Mülteci sorunu ele alındı

Mülteci sorununun ele alındığı Mimarlar Odası İzmir Şubesi tarafından düzenlenen panelde mültecilerin hukuki ve sosyal durumu konuşuldu


  • Oluşturulma Tarihi : 08.05.2016 07:09
  • Güncelleme Tarihi : 08.05.2016 07:09
  • Kaynak : HABER MERKEZİ
Mülteci sorunu ele alındı haberinin görseli

E. ÇAĞLA GENİŞ

Ülkelerinde yaşanan iç savaş nedeniyle yüz binlerce Suriyeli Türkiye’ye sığınıyor. Savaş koşullarından kaçanlar için kitlesel göç merkezi haline gelen İzmir kenti dışında, çevre iller de çok sayıda göç alıyor. İzmir'de, mültecilere yönelik faaliyetler gerçekleştirerek dayanışmayı artıran dernek ve sivil toplum kuruluşları mülteci panelinde bir araya geldi. İzmir Mimarlık Merkezi'nde düzenlenen panelde, “Türkiye'de uluslararası göçü ve mülteci sorununu anlamak", “Zorunlu göçün mekansal boyutu, mülteci deneyimi ışığında uydu şehir uygulaması", “Sınırlardan önce insan hayatı, Türkiye'de mültecilerin insan hakları ve ihlaller", “Uluslararası göç ve devletin rolü", “İltica hakkına ulaşmakta sivil toplum desteği", “Türkiye'de mültecilik ve uygulamalar" konularında konuşmalar yapıldı. Doç.Dr. Erdem Erten ve Dr. Can Gündüz'ün moderatörlüğünü yaptığı iki oturum halinde gerçekleştirilen panelde, Yard.Doç.Dr. Özge Biner, Prof.Dr. Cem Terzi, Volkan Görendağ, Araş.Gör. Cansu Akbaş Demirel, Esra Şimşir, Muhammed Salih birer konuşma yaptı. Konuşmaların ardından soru-cevap bölümüne geçildi.

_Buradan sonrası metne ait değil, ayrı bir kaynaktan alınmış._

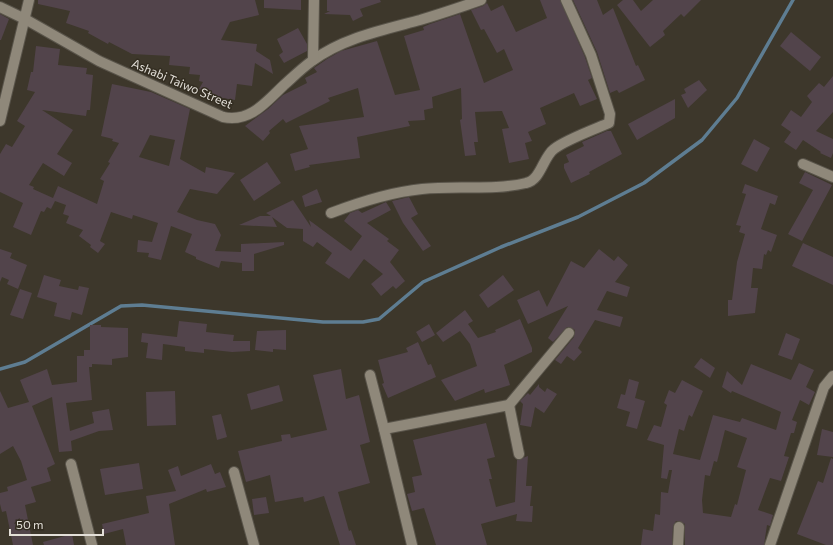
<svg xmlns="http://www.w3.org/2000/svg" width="833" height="545" font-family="Commissioner,sans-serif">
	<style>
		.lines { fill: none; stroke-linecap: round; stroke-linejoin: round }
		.stream { stroke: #5e7d92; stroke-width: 3.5 }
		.building { fill: #52444b; fill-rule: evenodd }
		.minor-casing { stroke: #59544a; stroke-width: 12 }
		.minor { stroke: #8f887a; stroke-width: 10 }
		.labels { text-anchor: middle; stroke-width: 3; stroke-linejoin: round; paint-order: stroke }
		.street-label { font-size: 12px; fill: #e3dfd8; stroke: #332d21 }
	</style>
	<rect width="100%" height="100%" fill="#3d372b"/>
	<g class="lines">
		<path class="stream" d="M0,369L25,362L121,306L142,305L323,322H363L379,319L423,282L501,247L578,217L644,183L702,140L737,98L793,0"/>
	</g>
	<g class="building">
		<path d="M38,0H255L259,15L230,22L221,40L257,44L256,51L270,60L273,74L255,63L252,86L237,84L235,100L216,97L199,89L203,82L199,81L200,75L189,74L190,67L169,65L170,56L132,54L109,42L108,44L88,33L89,31L66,23L70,11L38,4Z"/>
		<path d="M264,0H301V10L264,8Z"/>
		<path d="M327,0H380L381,2L360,9L363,16L353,21L350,15L324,14L330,11H327Z"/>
		<path d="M540,0H560L585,57L592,78L588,80L597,99L580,106L574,93L540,108L546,124L528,132L532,141L525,143L529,159L509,163L502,129L509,128L502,111L475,112L478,142H474L476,155L465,156L460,120L462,119L461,88L432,97L433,108L424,110L425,120L408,121L410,126L357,137L360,158L309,165L310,167L295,171L290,154L308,149L299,126L364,117L358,88L328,98L330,101L286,123L283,119L269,131L270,133L263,141L245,126L268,109L283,95L307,83L305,78L317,72L314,68L327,59L341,51L377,41L395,95L420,90L404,36L424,30L423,27L430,24L460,14L484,83L513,70L504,49L497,53L484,29L481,30L471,10L483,6L487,3L491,11L503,5L516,32L547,18Z"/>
		<path d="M573,0H597L603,15L613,8L636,66L638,65L645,80L619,93L617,90L610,93L597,52Z"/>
		<path d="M623,0H633L641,11L653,0H701L684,17L681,14L663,31L665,35L650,47L617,5Z"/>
		<path d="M0,14L9,19L1,40H0Z"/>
		<path d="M298,28L307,44V51L284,63L279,55L283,52L277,39Z"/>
		<path d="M791,32L821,57L810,71L780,46Z"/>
		<path d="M36,46L60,49L58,65L87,68L86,74L93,75L90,110H87L86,116L42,110L73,130L57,154L72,163L64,176L43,163L29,185L34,187L33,189L53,198L58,186L97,204L104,181L100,179L110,163L108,162L119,143L112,141L113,139L101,136L112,84L151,92L190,109L180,159L205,173L206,167L235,173L217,194L190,189L177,212L197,220L215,224L221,235L215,251L241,252V244L284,242V245L254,254V271H242V263L221,261L219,268L196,259V257L185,252L192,234L171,226L161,260L148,257L149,253L137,252L138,240L152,242L158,223L133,215L132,219L111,212L100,241L105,244L98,253L90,247L91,245L79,236L83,230L66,223L69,216L63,214L66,205L55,201L51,209L47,207L44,212L41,211L31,235L13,227L23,203L0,192V154L6,144L12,147L25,126L17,121L35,92L27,90L31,72H33ZM150,135L175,140L169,166L139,157Z"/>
		<path d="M833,76V112L816,131L833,139V153L831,158L820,153L821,152L803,140L796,150L784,142L791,132L781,125L791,110L801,117L812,102L807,96L819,83L824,87Z"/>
		<path d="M699,80L707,90L688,108L681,95L686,93L684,89Z"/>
		<path d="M675,99V118L637,140L628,124Z"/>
		<path d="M607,131H611L622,154L589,172L590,174L571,183L564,168V164L569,162L566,155L584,146L582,142Z"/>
		<path d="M754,139L770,148L757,172L741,164Z"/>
		<path d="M267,162L281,183L254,201L240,180Z"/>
		<path d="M805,172L832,185L802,241L788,234L813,190L799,183Z"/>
		<path d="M745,184L778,196L775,205L770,203L761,229L777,235L771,252L768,250L766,255L764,254L762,269L753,268L751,288H758L755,313L728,316V300H732L737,262L745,234L739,232L741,226L736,225L746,194L742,193Z"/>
		<path d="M317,189L322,202L305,207L302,196Z"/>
		<path d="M409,197L418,214L411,218L431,246L423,251L403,223L392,201Z"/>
		<path d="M293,200L311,227L309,220L351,251L362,236L344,221L350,213L358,210L362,213L386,202L391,210L367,223L389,239L387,241L399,250L390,262L405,281L396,289L393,286L381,296L371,284L383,274L364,259L349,279L325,263L332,253L317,242L313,247L303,241V229L287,228L272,217L277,227L239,225L260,216H271L266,213Z"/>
		<path d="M803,243L833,257V285L792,266Z"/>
		<path d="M0,249L12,253L10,258L27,265L18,289L7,284L9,280L2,277L0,282Z"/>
		<path d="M599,249L614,261L618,256L628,265L615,282L630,287L627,297L607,291L597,310L623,317L620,327L595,320L578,348L582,352L574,361L567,356L561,364L555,360L574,337L575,330L570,327H567L553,342L548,338L568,306L528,324L517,300L539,290L547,307L571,261L584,268Z"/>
		<path d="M44,275L61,280L59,286L78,290L79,286L89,288L82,315L72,312L70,320L54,316L57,303L37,297Z"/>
		<path d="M503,275L514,290L488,308L479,295Z"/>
		<path d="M20,289L32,293L23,319L10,315Z"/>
		<path d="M465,310L473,321L468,324L478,338L496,332L495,330L520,319L532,348V352L504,365L510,385L485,393L484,389L455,401L441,380L477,366L470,344L460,331L443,342L436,333Z"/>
		<path d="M179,321L207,324L206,332L234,335L233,341H250V351L232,352L204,349V353L185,351V347L163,344L162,360L146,358L148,343L141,342L142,333L177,337Z"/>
		<path d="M429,324L435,335L422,342L416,332Z"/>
		<path d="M90,325H101V327L128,328V357L112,359V365L92,364V367H89L92,400L66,403L70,431L94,423L92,412L109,409L113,430L99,431L71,441L72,451L59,452L52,397L32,406L55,464L47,468L51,481L31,487L36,502L25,505L33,545H13L6,511L2,512L0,504V493L8,491L7,487L27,480L21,461L13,446L0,454V391L8,408L29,402L20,380L47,369L52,385L77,382V356H84V350H90Z"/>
		<path d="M286,330V350L273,349V352L255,350L257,331Z"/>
		<path d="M786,333L800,339L792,360L778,355Z"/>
		<path d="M418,342L428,365L431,364L436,377L388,398L382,384L384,383L378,360L408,352L406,348Z"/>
		<path d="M701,358L715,368L710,378L694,367Z"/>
		<path d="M799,363L814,370L806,387L815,392L809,405L800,400L792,420L797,422L794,433H791L784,456L789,457L781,481L770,478L758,510L773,515L770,526L767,525L764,545H685V524L679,521H676L673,526L672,545H641L643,529L653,531L655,514L660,515L661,492L668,493L672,470H669L667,479L661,478L664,445L647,440L654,425L661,427L667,405L664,403L669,390L675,393L682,380L703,391L692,417L689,415L684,431L679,429L673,454L700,460L713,415L740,422L742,418L776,430L781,412L732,391L731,393L722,387L727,371L742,385L751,364L791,380ZM725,430L747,438L737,467L746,470L737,505L735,504L731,517L703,513L702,500L705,475L710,476L714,461L717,462Z"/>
		<path d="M341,369L346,399L359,395L370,442L360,445L370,483L338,492L349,531L351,530L356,545H340L324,496L304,502L303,497L275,502L270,475L246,482L238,451L282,441L281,435L290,434L291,438L327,430L313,375Z"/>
		<path d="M629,379L639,382L635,398L645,401L637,429L626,426L630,412L617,408L621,394L625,395Z"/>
		<path d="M539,384V387L545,392L547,388L557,394L544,413L535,407L531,427L520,425L523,404L520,401L528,393L530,395Z"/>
		<path d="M279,385L283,401L251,410L247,394Z"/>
		<path d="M175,391L176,425L147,426L146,392Z"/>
		<path d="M221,414L227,437L217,440L212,416Z"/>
		<path d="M486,423L495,457L487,459L492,479H489L496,507L515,502L517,460L528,456L526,486H532L530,506H533L532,522L516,521L517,514L481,524L487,545H436L424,508L412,511L407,494L415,492L412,477L422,475L413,440Z"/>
		<path d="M822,429L833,432V457L817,455Z"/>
		<path d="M831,458L833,459V545H826L797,534L818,481L823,483Z"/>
		<path d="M139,463L143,489L105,495L100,469Z"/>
		<path d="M211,464L215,474L220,472L226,487L207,492L206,489L169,504L175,545H126L123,529L104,534L102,524L149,513L146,496L176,491L168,470L178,466L181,476Z"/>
		<path d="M266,497L269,513L254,515L252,499Z"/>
		<path d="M72,534L74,545H44L43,542Z"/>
	</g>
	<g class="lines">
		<defs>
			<g id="minor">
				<path d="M0,7L25,19L99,61L223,117C250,123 266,102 284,85C293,77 302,68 312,61C343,38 383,30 420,20C440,14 461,7 481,0"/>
				<path d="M313,60L314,0"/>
				<path d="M0,121L29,0"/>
				<path d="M803,164L833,177"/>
				<path d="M331,213C360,202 391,192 422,189C456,185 493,191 526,183C541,180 543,157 554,149C565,140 595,129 609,123L610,114L591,55L566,0"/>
				<path d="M370,375L384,429"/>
				<path d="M509,405L569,333"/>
				<path d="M71,464L92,545"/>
				<path d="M234,472L254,545"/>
				<path d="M412,545L384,429L509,405L519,454"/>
				<path d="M678,545L679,527"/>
				<path d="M770,545L824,387L833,376"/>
			</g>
		</defs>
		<use href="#minor" class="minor-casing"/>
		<use href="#minor" class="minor"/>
	</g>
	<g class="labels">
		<g class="street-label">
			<text transform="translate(182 84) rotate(23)" y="4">Ashabi Taiwo Street</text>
		</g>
	</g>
	<path d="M10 529v6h93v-6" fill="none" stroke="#e3dfd8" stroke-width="2"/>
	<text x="16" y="529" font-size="12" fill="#e3dfd8" stroke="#332d21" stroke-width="3" paint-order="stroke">50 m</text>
</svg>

"CESETLERİNİN BALIKÇI AĞLARINA TAKILMASINA SEYİRCİ OLMAMALIYIZ"

Türkiye ve İzmir’in büyük bir mülteci göçü ile karşı karşıya kalmasıyla birlikte dernek olarak çalışmalar başlattıklarını belirten Halkların Köprüsü Derneği Prof.Dr. Cem Terzi, şöyle konuştu: "2 yıl içinde 100 bin mülteciye dokunduk. Dayanışma hak temelli bir mücadeledir; mülteci meselesi de öyle ele alınmalıdır. Asıl mesele onların kendi haklarını savunabilecek konuma getirilmeleridir. Avrupa bu soruna yeni sınırlar koyarak önlem almaya çalıştı. Tüm Balkan ülkelerinde bir nefret söylemi, yabancı düşmanlığı ve islamofobi yerleştirildi. 5 bin insanın Akdeniz ve Ege'de olduğunu ve kayıp olduğunu biliyoruz. Bu Avrupa’nın izlediği siyaset yüzünden oldu. Geri gönderme anlaşmasını resmi insan kaçakçılığı olarak görüyoruz. Tüm maddi varlıklarını ve Avrupa umutlarını insan tacirlerine teslim ederek Avrupa topraklarına ayağını basmış bir insanı yeniden geri göndererek insana dair umudu yok ediyorsunuz. Mücadele güçlerini ellerinden alıyorsunuz. Bu anlaşma tarihe utanç anlaşması olarak geçecek. Tıpkı Nazi Soykırımı gibi bundan on yıl sonra anlatılacak. Bu bir mülteci krizi değil dünyanın en zenginlerinin en yoksullarına karşı giriştiği açık bir savaş. O yüzden bu savaşta mültecilerin yanında olup onların cesetlerinin balıkçı ağlarına takılıp kalmalarına seyirci olmamalıyız. Sınırları açın güvenli geçişi sağlayın demek zorundayız. Ucuz emek gücü olmalarına seyirci kalmamalıyız. Bu göç yeni zamanın en önemli toplumsal hareketidir ve başarmışlardır. 1 milyon insan Avrupa’ya geçti. Başardılar. Her zaman umut ve yaşam başarır; mülteciler başaracak."